Para o académico tunisino, mestre em Estudos Culturais Árabes e Islâmicos da Faculdade de Letras de Manouba de Tunes, em 2003, e doutor em Estudo Literários Comparados pela Faculdade de Ciências e Humanas da Universidade Nova de Lisboa, em 2020, a leitura de "Os Lusíadas", admite, "é complicada", mas sustentou que tudo ficaria mais facilitado se houvesse uma "leitura moderna". Se calhar, 'Os Lusíadas' também merecem uma outra versão em português, o português moderno", defendeu.
"Ao ler o que Camões descrevia ali naquela altura, especialmente, em casos sobre o comércio, sobre a geografia daquela zona, sobre costumes árabes. Isso é, não uma descoberta, mas uma apresentação, uma leitura, que vem de outra língua, do Português. Acho que os árabes têm interesse em ver como eram naquela altura através da opinião, na visão de um estrangeiro, de uma língua totalmente diferente, de um povo totalmente distante, que nunca tinha um contacto direto", observou.
Já sobre a forma como idealizou traduzir para árabe uma obra vasta como "Os Lusíadas" -- em 2021 também traduziu para árabe o livro "A Mensagem", de Fernando Pessoa --, Larbil, natural de Siliana, 130 quilómetros a sul de Tunes, onde nasceu a 29 de maio de 1975 (50 anos), frisou que o processo se tornou ainda mais difícil por se tratar de um Português arcaico.

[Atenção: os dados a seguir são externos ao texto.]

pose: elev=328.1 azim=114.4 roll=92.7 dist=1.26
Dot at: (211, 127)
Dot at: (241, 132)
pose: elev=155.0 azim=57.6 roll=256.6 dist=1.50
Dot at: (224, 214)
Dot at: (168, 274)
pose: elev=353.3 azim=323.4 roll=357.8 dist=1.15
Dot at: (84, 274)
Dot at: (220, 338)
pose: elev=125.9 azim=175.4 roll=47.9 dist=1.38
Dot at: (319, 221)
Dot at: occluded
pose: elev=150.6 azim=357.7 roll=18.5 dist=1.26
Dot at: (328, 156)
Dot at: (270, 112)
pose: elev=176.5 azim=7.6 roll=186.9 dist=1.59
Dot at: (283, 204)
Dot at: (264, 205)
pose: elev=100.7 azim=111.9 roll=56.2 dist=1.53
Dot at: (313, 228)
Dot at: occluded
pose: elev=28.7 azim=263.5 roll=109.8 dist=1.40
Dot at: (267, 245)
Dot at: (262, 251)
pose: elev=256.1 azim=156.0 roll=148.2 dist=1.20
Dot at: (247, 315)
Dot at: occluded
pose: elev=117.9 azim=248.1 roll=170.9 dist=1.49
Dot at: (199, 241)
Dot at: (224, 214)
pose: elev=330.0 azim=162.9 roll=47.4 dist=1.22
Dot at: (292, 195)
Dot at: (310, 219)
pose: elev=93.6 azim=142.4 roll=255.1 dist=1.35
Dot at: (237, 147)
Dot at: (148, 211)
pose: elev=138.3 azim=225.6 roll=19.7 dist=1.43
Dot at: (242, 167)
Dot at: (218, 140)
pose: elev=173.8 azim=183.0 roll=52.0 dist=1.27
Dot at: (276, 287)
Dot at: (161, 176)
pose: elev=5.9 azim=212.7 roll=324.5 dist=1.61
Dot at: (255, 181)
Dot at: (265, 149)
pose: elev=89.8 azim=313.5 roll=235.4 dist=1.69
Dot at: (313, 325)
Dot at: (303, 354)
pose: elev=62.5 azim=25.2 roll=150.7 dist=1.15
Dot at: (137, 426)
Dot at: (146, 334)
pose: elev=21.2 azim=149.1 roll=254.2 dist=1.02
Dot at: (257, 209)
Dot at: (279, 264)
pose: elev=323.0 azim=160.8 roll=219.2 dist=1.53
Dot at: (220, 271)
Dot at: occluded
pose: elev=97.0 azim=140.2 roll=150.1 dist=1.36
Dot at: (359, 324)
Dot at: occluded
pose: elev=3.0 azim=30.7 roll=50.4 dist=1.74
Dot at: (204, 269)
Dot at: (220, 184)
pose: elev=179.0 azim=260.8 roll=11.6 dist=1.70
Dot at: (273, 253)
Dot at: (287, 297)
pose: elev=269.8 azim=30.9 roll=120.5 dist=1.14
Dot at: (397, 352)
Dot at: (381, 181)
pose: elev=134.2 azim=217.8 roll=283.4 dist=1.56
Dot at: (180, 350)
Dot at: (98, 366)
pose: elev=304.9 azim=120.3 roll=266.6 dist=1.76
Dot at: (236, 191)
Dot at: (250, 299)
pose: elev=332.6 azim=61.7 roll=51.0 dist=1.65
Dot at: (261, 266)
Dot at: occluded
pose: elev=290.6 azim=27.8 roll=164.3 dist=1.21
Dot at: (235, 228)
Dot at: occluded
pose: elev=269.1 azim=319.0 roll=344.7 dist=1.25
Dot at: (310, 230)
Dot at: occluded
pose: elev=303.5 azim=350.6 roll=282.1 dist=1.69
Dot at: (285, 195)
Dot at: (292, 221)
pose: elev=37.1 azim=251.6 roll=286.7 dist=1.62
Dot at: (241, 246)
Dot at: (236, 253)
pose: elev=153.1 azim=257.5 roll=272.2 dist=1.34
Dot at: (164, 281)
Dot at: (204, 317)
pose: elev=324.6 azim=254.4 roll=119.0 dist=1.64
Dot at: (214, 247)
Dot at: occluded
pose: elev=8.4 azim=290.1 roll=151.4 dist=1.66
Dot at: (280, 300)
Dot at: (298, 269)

"Foi difícil traduzir do português, ainda por cima, arcaico, antigo, para uma língua árabe. Devia haver uma tradução acessível para o leitor atual", propôs.
"Como lidar com alguns conceitos, algumas palavras, nomes. Muitas vezes aquelas expressões que são mais ligadas à mitologia, a mitologia grega, muitas palavras associadas aos astros, com deusas, com figuras portuguesas, também aqui clássicas, muitas vezes é preciso dar uma certa sensibilidade ao leitor. As muitas expressões litúrgicas ou religiosas também foram difíceis de transferir diretamente para o leitor árabe", sustentou.
"Foi uma tradução totalmente integral, totalmente fiel. Muitas vezes dizemos que algumas traduções fazem mais ou menos um resumo. Optam muitas vezes por tirar algumas expressões que acham que são ofensivas para aquela cultura. Tentam tirar, ou alterar, ou modificar. Eu não modifiquei nada. Foi uma tradução totalmente integral, totalmente fiel", concluiu.